PROBLEM: Search the listing for the word "Каши". Copy every line where it is found.

DATA LISTING:
^^^^^^^^^^^^^^^^
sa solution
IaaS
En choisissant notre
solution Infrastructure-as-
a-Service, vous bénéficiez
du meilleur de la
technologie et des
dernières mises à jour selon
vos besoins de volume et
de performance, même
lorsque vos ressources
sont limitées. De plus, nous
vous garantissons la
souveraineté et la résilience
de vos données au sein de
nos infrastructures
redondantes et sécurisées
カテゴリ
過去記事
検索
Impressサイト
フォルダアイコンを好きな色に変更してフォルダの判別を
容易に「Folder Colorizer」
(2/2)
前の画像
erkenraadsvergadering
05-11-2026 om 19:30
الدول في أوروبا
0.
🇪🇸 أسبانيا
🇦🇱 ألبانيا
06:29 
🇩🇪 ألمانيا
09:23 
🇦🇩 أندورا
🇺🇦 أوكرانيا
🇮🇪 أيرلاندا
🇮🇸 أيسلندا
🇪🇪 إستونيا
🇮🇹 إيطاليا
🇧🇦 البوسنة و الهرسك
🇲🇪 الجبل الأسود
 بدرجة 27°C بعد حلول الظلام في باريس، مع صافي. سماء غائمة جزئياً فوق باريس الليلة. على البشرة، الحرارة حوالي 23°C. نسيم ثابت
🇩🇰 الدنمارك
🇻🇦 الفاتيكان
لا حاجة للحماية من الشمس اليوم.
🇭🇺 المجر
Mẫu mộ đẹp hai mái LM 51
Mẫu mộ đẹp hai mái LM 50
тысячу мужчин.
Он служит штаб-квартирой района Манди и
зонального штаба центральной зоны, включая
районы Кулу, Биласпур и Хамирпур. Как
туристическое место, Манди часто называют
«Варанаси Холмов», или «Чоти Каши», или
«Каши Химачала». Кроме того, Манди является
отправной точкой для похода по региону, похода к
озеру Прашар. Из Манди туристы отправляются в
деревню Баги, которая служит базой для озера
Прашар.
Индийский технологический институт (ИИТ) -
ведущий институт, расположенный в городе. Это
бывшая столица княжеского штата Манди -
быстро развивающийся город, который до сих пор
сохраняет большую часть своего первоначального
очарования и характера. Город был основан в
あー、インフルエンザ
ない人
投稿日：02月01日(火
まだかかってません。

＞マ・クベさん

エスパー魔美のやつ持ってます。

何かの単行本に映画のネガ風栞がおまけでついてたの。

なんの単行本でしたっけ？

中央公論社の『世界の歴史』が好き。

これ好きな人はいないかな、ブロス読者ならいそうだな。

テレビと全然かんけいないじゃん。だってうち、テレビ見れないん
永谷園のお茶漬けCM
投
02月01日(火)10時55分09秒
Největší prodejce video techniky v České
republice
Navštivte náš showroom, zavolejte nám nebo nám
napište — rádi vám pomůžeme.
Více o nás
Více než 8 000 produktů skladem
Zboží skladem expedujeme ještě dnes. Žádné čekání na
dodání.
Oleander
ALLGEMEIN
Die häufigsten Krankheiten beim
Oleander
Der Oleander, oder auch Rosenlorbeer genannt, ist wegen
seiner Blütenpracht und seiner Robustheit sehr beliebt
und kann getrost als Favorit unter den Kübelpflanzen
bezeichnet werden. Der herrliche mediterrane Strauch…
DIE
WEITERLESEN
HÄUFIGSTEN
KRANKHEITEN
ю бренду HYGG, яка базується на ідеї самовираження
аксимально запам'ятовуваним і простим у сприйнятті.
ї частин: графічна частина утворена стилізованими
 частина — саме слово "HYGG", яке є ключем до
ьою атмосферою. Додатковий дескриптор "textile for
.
^^^^^^^^^^^^^^^^
YOUR RESPONSE:
«Варанаси Холмов», или «Чоти Каши», или
«Каши Химачала». Кроме того, Манди является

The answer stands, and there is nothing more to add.